1. Le travail est parfois une sorte de malédiction, parce qu'à force d'être répété il use ou parce qu'il désespère lorsqu'il devient trop difficile. Toutefois, il constitue aussi une espèce de bénédiction, car il permet aux humains d'éprouver l'agréable sensation de l'oeuvre accomplie, de la contribution à l'utilité commune. Il peut même devenir une véritable et légitime vocation. A cette aune, il n'est pas forcément opportun de réduire encore la durée globale du travail que nous connaissons chez nous depuis quelques décennies.
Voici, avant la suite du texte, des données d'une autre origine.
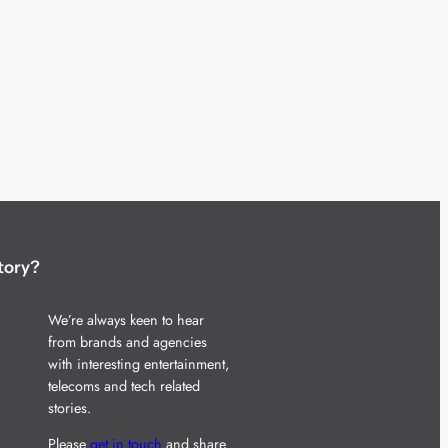
tory?
We’re always keen to hear
from brands and agencies
with interesting entertainment,
telecoms and tech related
stories.
Please
get in touch
and share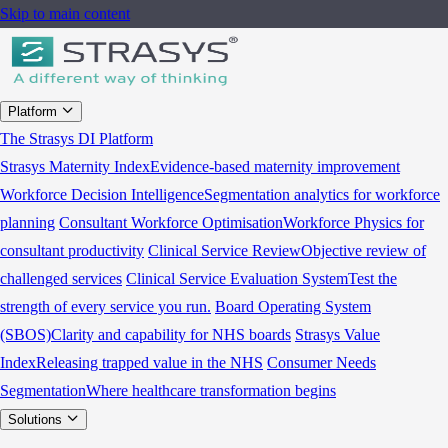
Skip to main content
Platform
The Strasys DI Platform
Strasys Maternity Index
Evidence-based maternity improvement
Workforce Decision Intelligence
Segmentation analytics for workforce
planning
Consultant Workforce Optimisation
Workforce Physics for
consultant productivity
Clinical Service Review
Objective review of
challenged services
Clinical Service Evaluation System
Test the
strength of every service you run.
Board Operating System
(SBOS)
Clarity and capability for NHS boards
Strasys Value
Index
Releasing trapped value in the NHS
Consumer Needs
Segmentation
Where healthcare transformation begins
Solutions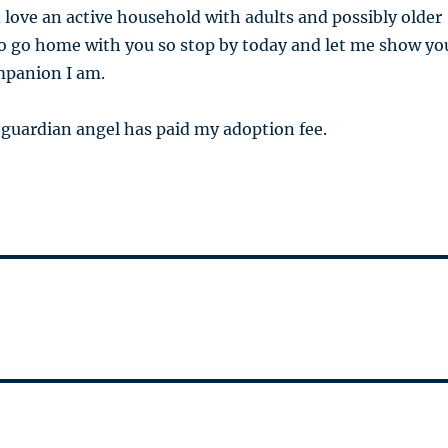
 love an active household with adults and possibly older
to go home with you so stop by today and let me show yo
mpanion I am.
guardian angel has paid my adoption fee.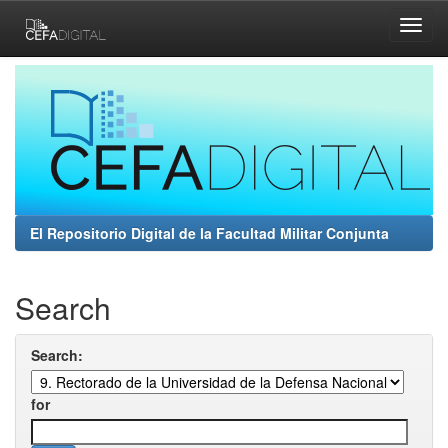
Skip
navigation
El Repositorio Digital de la Facultad Militar Conjunta
Search
Search:
for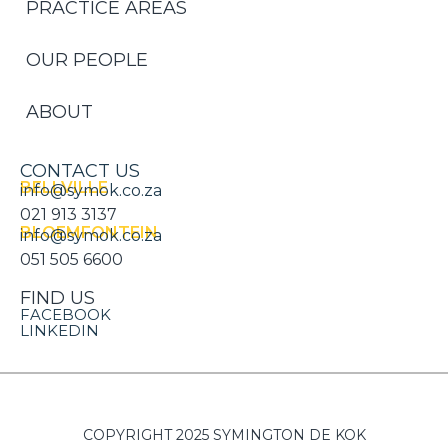
PRACTICE AREAS
OUR PEOPLE
ABOUT
CONTACT US
BELLVILLE
info@symok.co.za
021 913 3137
BLOEMFONTEIN
info@symok.co.za
051 505 6600
FIND US
FACEBOOK
LINKEDIN
COPYRIGHT 2025 SYMINGTON DE KOK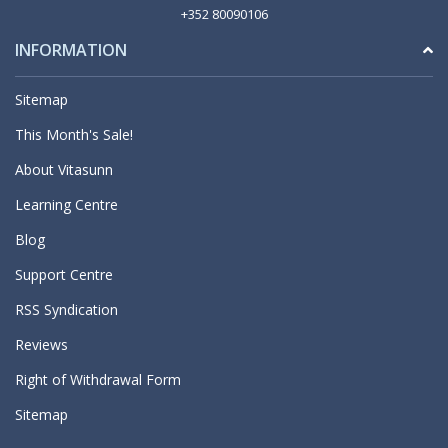
+352 80090106
INFORMATION
Sitemap
This Month's Sale!
About Vitasunn
Learning Centre
Blog
Support Centre
RSS Syndication
Reviews
Right of Withdrawal Form
Sitemap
2. En Suisse, la réglementation actuelle des vacances relève du droit privé depuis 1984. Les dispositions combinées des articles 329a et 362 du Code des obligations montrent que la durée minimale des vacances de 4 semaines dès l'âge de 20 ans ne peut être modifiée qu'en faveur du travailleur. Grâce notamment aux conventions collectives de travail, des centaines de milliers de travailleurs de notre pays, surtout ceux âgés de plus de 50 ou 60 ans, jouissent d'une durée annuelle de vacances qui va au-delà de la norme minimale fixée dans le Code des obligations. Une part substantielle de notre prospérité économique est imputable au partenariat social. Il convient de préserver cette institution qui, en l'occurrence, permet de fixer la durée des vacances en fonction des possibilités des entreprises et des branches économiques.
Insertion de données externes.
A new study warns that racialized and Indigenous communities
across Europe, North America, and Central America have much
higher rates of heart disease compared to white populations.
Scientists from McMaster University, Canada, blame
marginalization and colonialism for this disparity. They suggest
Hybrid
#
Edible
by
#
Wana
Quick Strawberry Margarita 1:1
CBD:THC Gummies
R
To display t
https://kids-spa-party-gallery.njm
3. De nombreux travailleurs âgés de 20 à 45 ans ou 50 ans jouissent aujourd'hui de 4 semaines de vacances, sans compter les huit jours fériés dont ils bénéficient presque tous. Accorder à cette catégorie de personnes actives 6 semaines de vacances conduirait, toutes choses égales par ailleurs, à une hausse des coûts de production de 4 à 5 pour cent. Cette situation affaiblirait la compétitivité de nos entreprises sur les marchés mondiaux et inciterait de nombreuses entreprises à exiger de leurs employés un travail encore plus intense et plus productif.
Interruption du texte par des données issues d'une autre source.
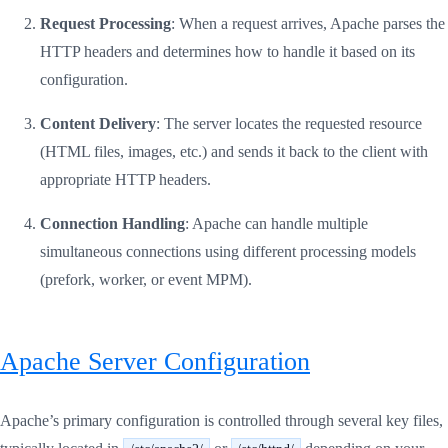
Request Processing
: When a request arrives, Apache parses the
HTTP headers and determines how to handle it based on its
configuration.
Content Delivery
: The server locates the requested resource
(HTML files, images, etc.) and sends it back to the client with
appropriate HTTP headers.
Connection Handling
: Apache can handle multiple
simultaneous connections using different processing models
(prefork, worker, or event MPM).
Apache Server Configuration
Apache’s primary configuration is controlled through several key files,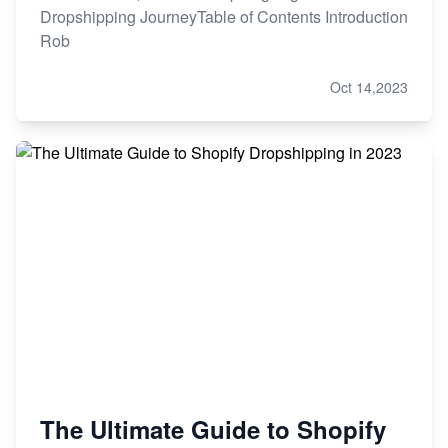
Dropshipping JourneyTable of Contents Introduction
Rob
Oct 14,2023
The Ultimate Guide to Shopify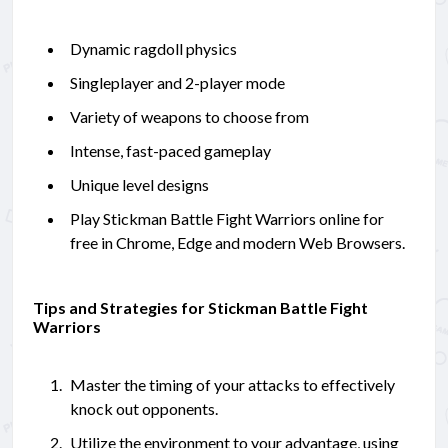
Dynamic ragdoll physics
Singleplayer and 2-player mode
Variety of weapons to choose from
Intense, fast-paced gameplay
Unique level designs
Play Stickman Battle Fight Warriors online for
free in Chrome, Edge and modern Web Browsers.
Tips and Strategies for Stickman Battle Fight
Warriors
Master the timing of your attacks to effectively
knock out opponents.
Utilize the environment to your advantage, using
4. Les partisans de l'initiative recourent volontiers à l'argument des progrès sur le plan de la productivité pour justifier [PAGE 483] leur requête. Il est vrai que ces progrès sont constants dans les sociétés industrielles, principalement dans le secteur secondaire et dans certains domaines du tertiaire peu liés à un contact direct avec les personnes. Fruits des avancées scientifiques, technologiques et organisationnelles, les progrès sur le plan de la productivité permettent de réduire la durée du travail, de diminuer les coûts de production, d'augmenter les salaires versés ou d'accroître les profits réalisés par les entreprises. Si l'initiative populaire "6 semaines de vacances pour tous" était acceptée, l'évolution positive escomptée de la productivité ne pourrait être convertie en baisses des coûts de production ou en hausses salariales au cours de la prochaine décennie. Ce serait hautement regrettable à un double titre: d'une part, nos entreprises, déjà pénalisées par l'appréciation du franc suisse, éprouveraient des difficultés encore plus grandes sur les marchés extérieurs; d'autre part, il serait encore plus problématique d'inverser la tendance délétère qui voit le revenu disponible moyen des ménages s'éroder de plus en plus, lui qui a passé de 75 pour cent à 70 pour cent du revenu brut moyen entre 2000 et 2007.
N'oublions jamais qu'in fine la prospérité et le niveau de vie d'un pays dépendent toujours de la qualité et de la quantité du travail qui s'y déploie. C'est encore plus vrai dans le contexte de la mondialisation des marchés.
Je vous invite à proposer de rejeter l'initiative populaire "6 semaines de vacances pour tous".